Kaboom!

21 5 6
                                    

Aynanın karşısına oturdum ve kendimi bir süre izledim. Ne görüyordum?
 
    Gökyüzü mavisi gözler, omuz hizasında sarı saçlar, üzerinde  Wonder Woman'nın logosu olan siyah dar bir tşört...Hayır hayır! Aradığım şey bu değil.
    
      Zeus'un ve Helena Sandsmark adında bir arkeoloğun kızı... Bu beni ne yapar?
   
      Şuan her şey gerçekten çok karışık. Oysa 5 yıl öncesine kadar ne olduğumu ve ne olacağımı biliyordum. Annem hayattaydı, günümün birkaç saati okulda hayal kurarak geri kalan zamanımın çoğu annemin iş yerinde yani Gateway City Antik Eserler Müzesinde geçiyordu. Yabancı dil derslerinde çok iyiydim. Okulu bitirdigimde çevirmen olacaktım. Sakin ama güzel bir hayatım vardı. Ta ki babamın Zeus olduğunu öğrenmem ve güçlerimin aktifleşmesine kadar.

   Sonra ne mi oldu? Diana Prince (yani namı değer Wonder Woman) annemin yakın arkadaşıydı. Güçlerimi fark ettiğinde beni yanına aldı. Annemin dokunuşlarında güçlerimi pasifleştirme yeteneği olduğunu öğrendiğimizde annemi eskisi kadar görememeye başladım. Bir süre sonra Diana beni Themyscira'ya eğitim almam için götürdü. Artemis öğretmenliğimi yaptı. Ve tam bu gün yani 5 sene sonra ülkeme, evime geri döndüğümde Annemin trafik kazasında öldüğünü öğrendim. Ona asla veda edememiştim. Eski hayallerim, eski arkadaşlarım, eski ailem kalmamıştı.

  Kapımın çalınmasıyla geçmiş düşünceleri içinden çıktım.

   Diana:
-Hey Cassie.

   Ben:
-Efendim?

  Diana:
- Müsait misin?

  Ben:
-Ah! evet, gelebilirsin.

  Bakışlarımı gıcırdıyarak açılan kapıya yönlendirdim. Diana gerçekten çok güzel bir kadındı. Koyu kahve, dalgalı, parlak saçları; badem gibi kahverengi gözleri , pürüzsüz bir cildi, insanın içini ısıtan bir gülümemesi, kırmızı dolgun dudakları vardı. Beyaz bir gömlek ve buz mavisi kot paltolon giymişti. Gömleğin kollarını bilekleri görülecek şekilde katlamıştı. Yaklaşık 82 yaşındaydı ama görünüşü 23 yaşlarına aitti.
   Eh, ne de olsa o bir Tanrıça.
  
    Gözlerimi Diana'nın üzerinden çekip arkasında duran genç kadına yönlendirdim. Kömür siyahı beline kadar uzanan saçları, deniz mavisi iri gözleri, pembe dudakları, ne yapacağını bilmediğini çok belli eden bir ifadesi vardı; üzerinde siyah ince bir kazak ve siyah paltolon vardı. Siyah ona gerçekten çok yakışıyordu.
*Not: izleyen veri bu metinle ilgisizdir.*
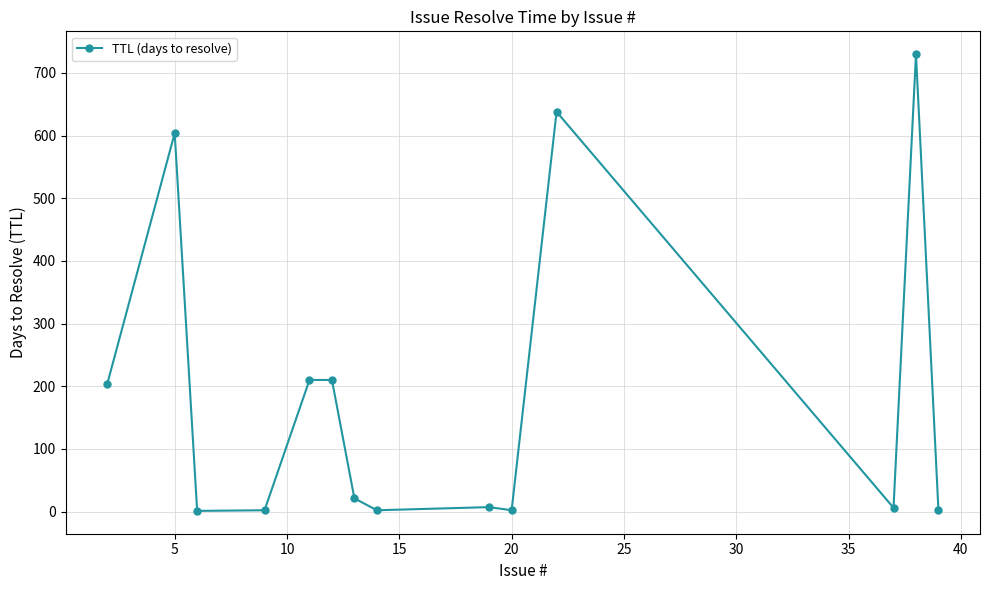

What is the difference between the maximum and minimum values?

729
    Diana'ya sorar gözlerle baktığımda beni anlamış olmalı ki hemen açıklama yaptı.

      Diana:
-Cassie, *elini donnanın omzuna koyar* seni Donna ile tanıştırmak istedim. O senden önce ki Wonder Girl. Ve...

    Cümle seçmekte zorlanıyor olmalı ki bir süre durakladı.

   Diana:
- Bak Cassie, kötü bir durumun içindesin, biliyorum. Donna'yı buraya sana iyi gelmesi için getirdim.

   Gözlerimi Donna'ya çevirdim. O da bana bakıyordu.

     Diana:
- Donna'yı bulduğumda annesini, babasını, kardeşlerini, evini ve tüm herşeyini bir yangında kaybetmişti.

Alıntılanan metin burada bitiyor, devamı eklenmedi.